I was leafing through a book entitled Further Along the Road Less Travelled by M Scott Peck the other day. This author, for those not acquainted with him, wrote a bestseller in the 1980s called The Road Less Travelled, about the wisdom he had gained from his own clinical experiences as a psychiatrist, then a psychotherapist and “healer”. I put the word “healer” in quote marks, not because Peck might not have brought some solace and insight into the lives of some troubled people, but because, like the word “charismatic”, it is thrown about too easily in these troubled times when many people are searching for healing (or so it seems), not aware of where the source of all true healing is to be found: in Christ.
Quite a lot of this sequel is really pop psychology – not exactly bad, but very simplistic. Yet almost any book can yield something of interest. I found it at the end of Peck’s book where he lists the 10 characteristics in his view of what makes a cult:
1. Idolatry of a single charismatic leader
2. A revered inner circle
3. Secrecy of management
4. Financial evasiveness
5. Dependency
6. Conformity
7. Special language
8. Dogmatic doctrine
9. Heresy
10. God in captivity
This list seems to make sense. You don’t have to be a famous actor, like Tom Cruise, whose odd beliefs have been in the news recently, to be vulnerable to what a cult has to offer. If you lack a close father-figure in your life, a cult generally offers you one – even if, like the late Jim Jones, he is also bizarre and sinister. If you feel insignificant, joining a cult will give you status and importance. You also don’t mind the secrecy, as long as you are part of it and others are kept out. If making choices about your life is stressful, a cult will make them for you without you realising your dependency. If you feel lonely, it will offer a kind of community, although at the price of conformity to its rules and dogmas. And, of course, the further you become ensnared by the cult and its twisted idea of “God”, the further away you move from discovering God Himself in the person of Christ.

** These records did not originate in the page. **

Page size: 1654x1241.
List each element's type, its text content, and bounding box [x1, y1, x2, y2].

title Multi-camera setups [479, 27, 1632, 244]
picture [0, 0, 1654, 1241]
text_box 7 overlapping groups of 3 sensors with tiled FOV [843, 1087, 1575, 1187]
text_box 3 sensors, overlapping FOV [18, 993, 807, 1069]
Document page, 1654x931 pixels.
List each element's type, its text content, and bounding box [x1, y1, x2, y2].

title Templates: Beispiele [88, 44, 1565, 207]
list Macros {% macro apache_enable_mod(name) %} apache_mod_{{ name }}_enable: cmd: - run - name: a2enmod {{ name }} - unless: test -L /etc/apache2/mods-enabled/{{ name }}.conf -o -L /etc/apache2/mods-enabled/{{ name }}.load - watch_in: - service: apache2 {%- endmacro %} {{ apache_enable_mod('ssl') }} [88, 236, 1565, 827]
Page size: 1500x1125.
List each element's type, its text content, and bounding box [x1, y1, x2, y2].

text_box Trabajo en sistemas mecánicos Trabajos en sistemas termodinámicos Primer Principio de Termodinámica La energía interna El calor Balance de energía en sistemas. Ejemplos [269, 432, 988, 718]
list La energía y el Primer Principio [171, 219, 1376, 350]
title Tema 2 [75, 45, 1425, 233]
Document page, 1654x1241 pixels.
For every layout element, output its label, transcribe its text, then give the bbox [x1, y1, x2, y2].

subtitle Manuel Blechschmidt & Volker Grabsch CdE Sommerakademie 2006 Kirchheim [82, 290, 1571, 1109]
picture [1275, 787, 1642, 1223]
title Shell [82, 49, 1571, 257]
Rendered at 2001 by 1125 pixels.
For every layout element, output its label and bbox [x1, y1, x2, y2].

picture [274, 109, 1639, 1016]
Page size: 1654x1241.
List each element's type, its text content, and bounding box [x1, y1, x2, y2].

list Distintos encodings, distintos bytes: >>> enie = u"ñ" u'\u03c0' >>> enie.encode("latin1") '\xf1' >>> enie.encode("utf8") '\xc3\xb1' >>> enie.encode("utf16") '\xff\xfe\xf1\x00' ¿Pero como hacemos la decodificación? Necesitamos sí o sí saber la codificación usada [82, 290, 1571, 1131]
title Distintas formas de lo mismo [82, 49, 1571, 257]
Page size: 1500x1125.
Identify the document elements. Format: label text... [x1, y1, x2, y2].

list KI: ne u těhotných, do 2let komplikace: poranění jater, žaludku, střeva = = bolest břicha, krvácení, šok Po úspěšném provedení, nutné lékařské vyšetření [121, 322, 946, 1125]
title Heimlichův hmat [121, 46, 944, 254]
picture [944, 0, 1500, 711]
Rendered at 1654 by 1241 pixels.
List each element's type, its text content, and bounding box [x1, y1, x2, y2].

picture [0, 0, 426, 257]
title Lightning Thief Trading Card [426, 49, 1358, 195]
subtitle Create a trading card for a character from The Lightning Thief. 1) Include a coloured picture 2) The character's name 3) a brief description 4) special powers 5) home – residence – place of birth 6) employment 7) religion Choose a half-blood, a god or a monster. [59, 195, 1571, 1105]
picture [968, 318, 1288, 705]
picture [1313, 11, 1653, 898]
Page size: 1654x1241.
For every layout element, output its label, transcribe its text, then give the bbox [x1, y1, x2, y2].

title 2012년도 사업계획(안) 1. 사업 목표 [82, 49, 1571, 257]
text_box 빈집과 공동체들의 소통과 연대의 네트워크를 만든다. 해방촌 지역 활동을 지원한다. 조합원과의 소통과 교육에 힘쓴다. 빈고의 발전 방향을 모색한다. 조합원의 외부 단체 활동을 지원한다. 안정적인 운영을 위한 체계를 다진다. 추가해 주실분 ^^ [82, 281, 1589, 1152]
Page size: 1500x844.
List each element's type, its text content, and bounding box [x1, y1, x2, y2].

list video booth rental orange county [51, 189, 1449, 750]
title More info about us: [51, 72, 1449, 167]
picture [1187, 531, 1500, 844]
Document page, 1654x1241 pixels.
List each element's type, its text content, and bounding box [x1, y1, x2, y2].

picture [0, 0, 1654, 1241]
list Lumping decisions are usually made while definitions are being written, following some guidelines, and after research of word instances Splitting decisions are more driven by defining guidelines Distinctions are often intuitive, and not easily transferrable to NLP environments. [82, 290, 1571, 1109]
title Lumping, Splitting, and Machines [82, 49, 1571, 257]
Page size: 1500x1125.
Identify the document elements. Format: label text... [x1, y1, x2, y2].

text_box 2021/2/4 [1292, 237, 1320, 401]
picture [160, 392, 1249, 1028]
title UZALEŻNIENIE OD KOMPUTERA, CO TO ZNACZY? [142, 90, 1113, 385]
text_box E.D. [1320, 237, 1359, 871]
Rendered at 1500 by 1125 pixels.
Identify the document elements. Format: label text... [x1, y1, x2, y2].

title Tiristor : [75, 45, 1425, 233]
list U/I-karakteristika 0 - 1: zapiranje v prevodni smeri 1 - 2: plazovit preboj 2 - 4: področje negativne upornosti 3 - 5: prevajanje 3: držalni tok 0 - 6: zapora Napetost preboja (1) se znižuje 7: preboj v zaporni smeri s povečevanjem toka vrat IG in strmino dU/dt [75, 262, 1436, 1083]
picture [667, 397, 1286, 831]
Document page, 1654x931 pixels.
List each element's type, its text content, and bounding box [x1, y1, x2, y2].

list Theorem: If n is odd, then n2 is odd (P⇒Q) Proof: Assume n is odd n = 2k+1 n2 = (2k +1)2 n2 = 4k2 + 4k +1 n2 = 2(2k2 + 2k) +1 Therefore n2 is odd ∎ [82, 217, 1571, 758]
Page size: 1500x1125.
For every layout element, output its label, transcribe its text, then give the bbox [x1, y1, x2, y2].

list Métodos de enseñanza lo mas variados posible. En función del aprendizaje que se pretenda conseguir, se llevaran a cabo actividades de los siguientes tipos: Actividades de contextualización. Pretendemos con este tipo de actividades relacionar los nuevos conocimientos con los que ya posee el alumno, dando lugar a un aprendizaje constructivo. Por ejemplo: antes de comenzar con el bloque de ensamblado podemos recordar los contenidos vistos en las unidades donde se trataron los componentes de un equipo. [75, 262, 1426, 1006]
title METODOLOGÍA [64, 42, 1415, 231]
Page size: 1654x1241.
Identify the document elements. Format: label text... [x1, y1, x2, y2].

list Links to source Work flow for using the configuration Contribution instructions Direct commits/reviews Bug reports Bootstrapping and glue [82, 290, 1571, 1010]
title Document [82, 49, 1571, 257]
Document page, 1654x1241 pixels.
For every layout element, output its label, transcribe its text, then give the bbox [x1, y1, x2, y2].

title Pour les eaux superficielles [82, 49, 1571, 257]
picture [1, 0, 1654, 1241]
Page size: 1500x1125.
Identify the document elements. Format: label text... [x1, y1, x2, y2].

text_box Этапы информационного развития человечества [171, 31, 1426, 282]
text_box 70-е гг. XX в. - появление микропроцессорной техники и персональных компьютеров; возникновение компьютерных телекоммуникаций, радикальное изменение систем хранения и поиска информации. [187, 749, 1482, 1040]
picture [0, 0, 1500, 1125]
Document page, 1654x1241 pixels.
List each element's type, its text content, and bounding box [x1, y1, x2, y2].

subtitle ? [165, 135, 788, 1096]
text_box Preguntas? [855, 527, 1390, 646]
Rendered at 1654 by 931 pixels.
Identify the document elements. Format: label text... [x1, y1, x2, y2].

World religions like Christianity are not immune from occasional symptoms of this spiritual pathology. Within the Church herself, new movements sometimes start up which have worrying cult-like features. I am thinking here of the Legionaries of Christ. In their heyday they seemed to go in for an unhealthy and rather alarming conformity, even down to the same hairstyle for their seminarians; there was definitely financial evasiveness and a secretive inner circle; and their founder, the late Fr Marcial Maciel, was too keen on cultivating his own “charismatic” public image at the expense of holiness – as was discovered late in the day when many shameful cover-ups about his personal life eventually came to light.
If the truth will set you free, lies, such as those peddled by cults, always lead to enslavement of the soul.